■ YOUR TASK: Copy the data from its first line up to and including the line containing "director | [Link](https://opencorporates.com/events/214463771) |", switching each occurrence of "Addition of officer" to "Appointment of officer" and keeping everything else the same.

■ EXERCISE INPUTS:
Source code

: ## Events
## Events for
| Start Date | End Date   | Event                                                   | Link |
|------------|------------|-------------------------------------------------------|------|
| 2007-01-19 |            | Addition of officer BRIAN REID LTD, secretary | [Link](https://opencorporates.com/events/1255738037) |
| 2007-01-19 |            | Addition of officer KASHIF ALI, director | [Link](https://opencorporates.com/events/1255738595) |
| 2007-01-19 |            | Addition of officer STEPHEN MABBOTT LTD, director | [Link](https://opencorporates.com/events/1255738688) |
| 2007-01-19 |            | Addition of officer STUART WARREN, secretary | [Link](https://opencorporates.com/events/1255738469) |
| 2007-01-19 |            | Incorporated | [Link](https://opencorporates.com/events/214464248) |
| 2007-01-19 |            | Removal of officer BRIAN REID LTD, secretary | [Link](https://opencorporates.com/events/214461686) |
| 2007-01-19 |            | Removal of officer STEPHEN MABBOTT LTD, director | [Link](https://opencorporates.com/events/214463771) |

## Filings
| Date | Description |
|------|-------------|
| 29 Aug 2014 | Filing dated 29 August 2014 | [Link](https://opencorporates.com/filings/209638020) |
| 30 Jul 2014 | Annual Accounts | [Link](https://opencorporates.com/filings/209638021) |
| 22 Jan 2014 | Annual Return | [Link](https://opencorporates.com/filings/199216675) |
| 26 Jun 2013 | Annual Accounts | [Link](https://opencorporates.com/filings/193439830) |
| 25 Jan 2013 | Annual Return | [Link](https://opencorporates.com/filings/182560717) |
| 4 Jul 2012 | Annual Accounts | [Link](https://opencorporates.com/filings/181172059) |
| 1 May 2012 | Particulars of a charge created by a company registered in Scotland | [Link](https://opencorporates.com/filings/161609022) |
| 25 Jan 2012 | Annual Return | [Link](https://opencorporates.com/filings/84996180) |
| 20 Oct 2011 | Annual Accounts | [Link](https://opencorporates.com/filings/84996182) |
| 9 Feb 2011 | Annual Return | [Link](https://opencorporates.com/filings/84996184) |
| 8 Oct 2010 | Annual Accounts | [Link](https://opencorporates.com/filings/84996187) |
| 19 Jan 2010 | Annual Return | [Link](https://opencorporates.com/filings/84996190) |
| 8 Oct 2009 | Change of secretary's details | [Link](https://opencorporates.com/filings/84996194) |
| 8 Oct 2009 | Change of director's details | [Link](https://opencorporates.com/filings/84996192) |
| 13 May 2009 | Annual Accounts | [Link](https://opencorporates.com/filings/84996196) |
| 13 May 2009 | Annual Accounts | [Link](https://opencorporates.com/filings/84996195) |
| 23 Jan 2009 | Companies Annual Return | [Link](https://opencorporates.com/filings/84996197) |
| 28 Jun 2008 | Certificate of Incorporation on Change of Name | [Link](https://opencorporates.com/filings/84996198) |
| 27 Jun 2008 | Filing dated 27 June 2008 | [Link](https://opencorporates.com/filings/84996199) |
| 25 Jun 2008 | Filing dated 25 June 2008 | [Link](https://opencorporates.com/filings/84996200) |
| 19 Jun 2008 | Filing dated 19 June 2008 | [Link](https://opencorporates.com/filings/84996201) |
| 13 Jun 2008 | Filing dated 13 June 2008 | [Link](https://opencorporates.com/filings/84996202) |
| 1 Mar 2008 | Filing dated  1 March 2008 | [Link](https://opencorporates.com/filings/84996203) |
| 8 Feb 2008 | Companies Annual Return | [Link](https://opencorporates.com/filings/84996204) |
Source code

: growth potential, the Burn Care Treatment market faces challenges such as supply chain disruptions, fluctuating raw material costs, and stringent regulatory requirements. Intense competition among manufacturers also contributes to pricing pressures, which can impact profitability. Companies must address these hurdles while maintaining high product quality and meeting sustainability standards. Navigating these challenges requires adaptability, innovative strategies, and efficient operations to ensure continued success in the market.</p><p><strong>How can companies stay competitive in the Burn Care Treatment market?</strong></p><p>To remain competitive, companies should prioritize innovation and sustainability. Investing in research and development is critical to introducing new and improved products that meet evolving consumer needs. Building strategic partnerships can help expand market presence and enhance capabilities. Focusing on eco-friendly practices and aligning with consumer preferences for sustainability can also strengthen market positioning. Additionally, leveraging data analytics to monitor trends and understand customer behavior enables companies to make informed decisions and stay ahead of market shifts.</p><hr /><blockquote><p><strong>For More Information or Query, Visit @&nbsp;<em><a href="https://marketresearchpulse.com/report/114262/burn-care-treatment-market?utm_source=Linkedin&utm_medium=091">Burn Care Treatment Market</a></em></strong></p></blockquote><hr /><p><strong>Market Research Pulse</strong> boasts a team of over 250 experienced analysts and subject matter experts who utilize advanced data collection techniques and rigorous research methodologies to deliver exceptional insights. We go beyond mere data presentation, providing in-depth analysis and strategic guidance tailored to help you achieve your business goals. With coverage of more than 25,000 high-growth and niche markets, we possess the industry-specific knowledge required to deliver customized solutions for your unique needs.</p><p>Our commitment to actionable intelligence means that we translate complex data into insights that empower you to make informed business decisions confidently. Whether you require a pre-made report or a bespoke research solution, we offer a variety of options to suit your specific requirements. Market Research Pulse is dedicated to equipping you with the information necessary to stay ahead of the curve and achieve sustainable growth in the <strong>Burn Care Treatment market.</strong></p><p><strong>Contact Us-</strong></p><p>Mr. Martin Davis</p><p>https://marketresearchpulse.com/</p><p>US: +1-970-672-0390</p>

■ OUTPUT:
Source code

: ## Events
## Events for
| Start Date | End Date   | Event                                                   | Link |
|------------|------------|-------------------------------------------------------|------|
| 2007-01-19 |            | Appointment of officer BRIAN REID LTD, secretary | [Link](https://opencorporates.com/events/1255738037) |
| 2007-01-19 |            | Appointment of officer KASHIF ALI, director | [Link](https://opencorporates.com/events/1255738595) |
| 2007-01-19 |            | Appointment of officer STEPHEN MABBOTT LTD, director | [Link](https://opencorporates.com/events/1255738688) |
| 2007-01-19 |            | Appointment of officer STUART WARREN, secretary | [Link](https://opencorporates.com/events/1255738469) |
| 2007-01-19 |            | Incorporated | [Link](https://opencorporates.com/events/214464248) |
| 2007-01-19 |            | Removal of officer BRIAN REID LTD, secretary | [Link](https://opencorporates.com/events/214461686) |
| 2007-01-19 |            | Removal of officer STEPHEN MABBOTT LTD, director | [Link](https://opencorporates.com/events/214463771) |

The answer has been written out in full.